Wednesday, November 4, 2009

November, Really?

According to my calender it is November but that doesn't seem right to me. For one thing, it is like 90 degrees outside and it should not be that hot in November, even if I do live on the equator. And could someone please explain to me where the month of October went? If my sources are correct and I have no reason to doubt them, today is November 4th. That means I have twelve more days left in Kenya. While words cannot describe how excited I am to go home, see my family and friends, take a hot shower, etc. but I am about to panic. There is no way I will be ready to leave in twelve days. I haven't even started packing yet. And how am I supposed to say goodbye to the children at the orphanage, my babies? I need more time.

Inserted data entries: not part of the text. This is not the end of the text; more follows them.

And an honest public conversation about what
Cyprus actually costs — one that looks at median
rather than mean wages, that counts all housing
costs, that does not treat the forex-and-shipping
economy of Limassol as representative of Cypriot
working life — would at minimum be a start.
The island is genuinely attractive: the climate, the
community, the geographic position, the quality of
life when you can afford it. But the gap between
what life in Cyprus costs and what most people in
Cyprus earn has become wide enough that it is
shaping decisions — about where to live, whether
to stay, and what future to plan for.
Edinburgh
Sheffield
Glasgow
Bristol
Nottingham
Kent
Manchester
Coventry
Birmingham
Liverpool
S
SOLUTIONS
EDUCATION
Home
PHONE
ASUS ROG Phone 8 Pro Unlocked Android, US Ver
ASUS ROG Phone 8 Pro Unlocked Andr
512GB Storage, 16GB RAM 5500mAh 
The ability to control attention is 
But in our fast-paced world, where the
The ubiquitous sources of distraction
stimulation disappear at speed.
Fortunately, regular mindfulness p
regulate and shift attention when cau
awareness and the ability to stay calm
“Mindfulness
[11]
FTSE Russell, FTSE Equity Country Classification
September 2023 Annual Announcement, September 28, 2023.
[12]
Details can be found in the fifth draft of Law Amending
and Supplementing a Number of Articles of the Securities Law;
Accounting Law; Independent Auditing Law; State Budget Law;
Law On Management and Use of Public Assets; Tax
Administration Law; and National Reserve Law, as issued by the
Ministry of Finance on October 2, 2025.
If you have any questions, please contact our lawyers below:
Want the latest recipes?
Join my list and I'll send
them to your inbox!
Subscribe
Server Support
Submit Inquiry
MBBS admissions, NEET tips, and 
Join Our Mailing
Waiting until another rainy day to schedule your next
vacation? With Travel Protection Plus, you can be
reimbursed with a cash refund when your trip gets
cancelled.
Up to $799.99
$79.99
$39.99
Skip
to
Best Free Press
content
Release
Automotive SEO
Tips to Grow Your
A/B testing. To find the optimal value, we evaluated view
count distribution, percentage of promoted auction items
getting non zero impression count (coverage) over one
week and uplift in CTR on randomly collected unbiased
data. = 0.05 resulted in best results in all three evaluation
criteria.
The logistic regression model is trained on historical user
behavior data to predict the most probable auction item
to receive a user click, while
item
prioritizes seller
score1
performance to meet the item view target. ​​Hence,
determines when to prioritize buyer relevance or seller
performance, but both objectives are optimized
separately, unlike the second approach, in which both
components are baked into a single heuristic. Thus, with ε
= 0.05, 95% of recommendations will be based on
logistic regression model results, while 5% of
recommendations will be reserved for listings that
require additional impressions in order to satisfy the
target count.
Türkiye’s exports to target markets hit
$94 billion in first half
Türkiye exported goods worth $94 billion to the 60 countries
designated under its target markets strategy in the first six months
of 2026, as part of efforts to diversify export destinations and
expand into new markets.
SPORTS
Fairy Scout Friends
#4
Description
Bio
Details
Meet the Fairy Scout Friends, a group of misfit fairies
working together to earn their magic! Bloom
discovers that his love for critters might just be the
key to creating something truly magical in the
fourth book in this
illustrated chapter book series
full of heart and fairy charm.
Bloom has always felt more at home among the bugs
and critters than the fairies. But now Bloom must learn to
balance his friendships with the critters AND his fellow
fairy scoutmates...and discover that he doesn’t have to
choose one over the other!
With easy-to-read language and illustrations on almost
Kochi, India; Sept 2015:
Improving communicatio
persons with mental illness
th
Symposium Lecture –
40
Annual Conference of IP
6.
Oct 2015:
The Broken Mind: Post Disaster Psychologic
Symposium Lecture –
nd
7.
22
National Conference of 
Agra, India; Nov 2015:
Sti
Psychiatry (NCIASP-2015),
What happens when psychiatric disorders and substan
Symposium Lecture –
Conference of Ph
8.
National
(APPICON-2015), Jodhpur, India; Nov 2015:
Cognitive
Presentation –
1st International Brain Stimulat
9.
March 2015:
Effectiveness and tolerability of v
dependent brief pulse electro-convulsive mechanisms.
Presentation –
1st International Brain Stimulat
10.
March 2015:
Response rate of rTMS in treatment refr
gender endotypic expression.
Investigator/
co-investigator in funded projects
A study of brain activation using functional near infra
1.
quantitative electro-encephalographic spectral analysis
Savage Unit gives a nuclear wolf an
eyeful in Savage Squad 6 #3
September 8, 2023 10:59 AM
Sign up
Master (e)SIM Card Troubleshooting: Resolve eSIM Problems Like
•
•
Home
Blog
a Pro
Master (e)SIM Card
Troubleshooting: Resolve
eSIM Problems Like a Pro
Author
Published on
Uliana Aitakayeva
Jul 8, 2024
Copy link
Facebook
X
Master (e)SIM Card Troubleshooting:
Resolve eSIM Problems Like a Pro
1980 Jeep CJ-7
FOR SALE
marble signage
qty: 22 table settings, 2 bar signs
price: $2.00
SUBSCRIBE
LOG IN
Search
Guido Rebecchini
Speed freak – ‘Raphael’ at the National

Please excuse me while I freak out.

Halloween

I had a really good Halloween. Friday I stopped at the market and bought two pumpkins and then met the boys for a beer. When we went back to their house, their dog had given birth to two of the cutest puppies I have ever seen. We thought the show was over but we were wrong. Tom won the puppy pool based on the date but I won the number of puppies, with the grand total of five. So we spent the evening admiring the puppies and carving pumpkins.

Saturday morning I went baboon hunting with Michael and his coworker Casey. Less than a mile from home is Malava Forest and while it is not designated as a national forest or anything it has colobus monkeys and baboons. We spent a good hour or two wandering around various trails. Michael took us to the area where he saw them on a previous hunt but alas no baboons. So we finally decided to call it quits and that all we would find were colobus monkeys. But as luck would have it, we came across a police road block. The police officers told us that they had relocated because baboons had taken over the previous site, half a kilometer away. So we walked back down the road and there were twenty or thirty baboons hanging out in the middle of the highway. I picked up some sugar cane and threw it to the baboons, who sat down and started eating away. We were about ten feet away and it was pretty cool.

After the baboon hunt we went back to the Michael and Tom's house for pumpkin soup, made by Jacquelin who does the boys' laundry. Lunch was followed by candy and lots of it. We combined the candy our family and friends sent us and I doubt there was every a larger bag of sugary goodness. Thank you soo much to everyone who contributed. We shared some candy with the kids we knew and after that we were nearly mobbed by the neighborhood children. I put on a Frankenstein mask and chased some of the kids. The looks of sheer terror I got out of that mask made it really feel like Halloween. We finished off the evening with a showing of Gremlins. So that is how you celebrate Halloween, Kenyan style.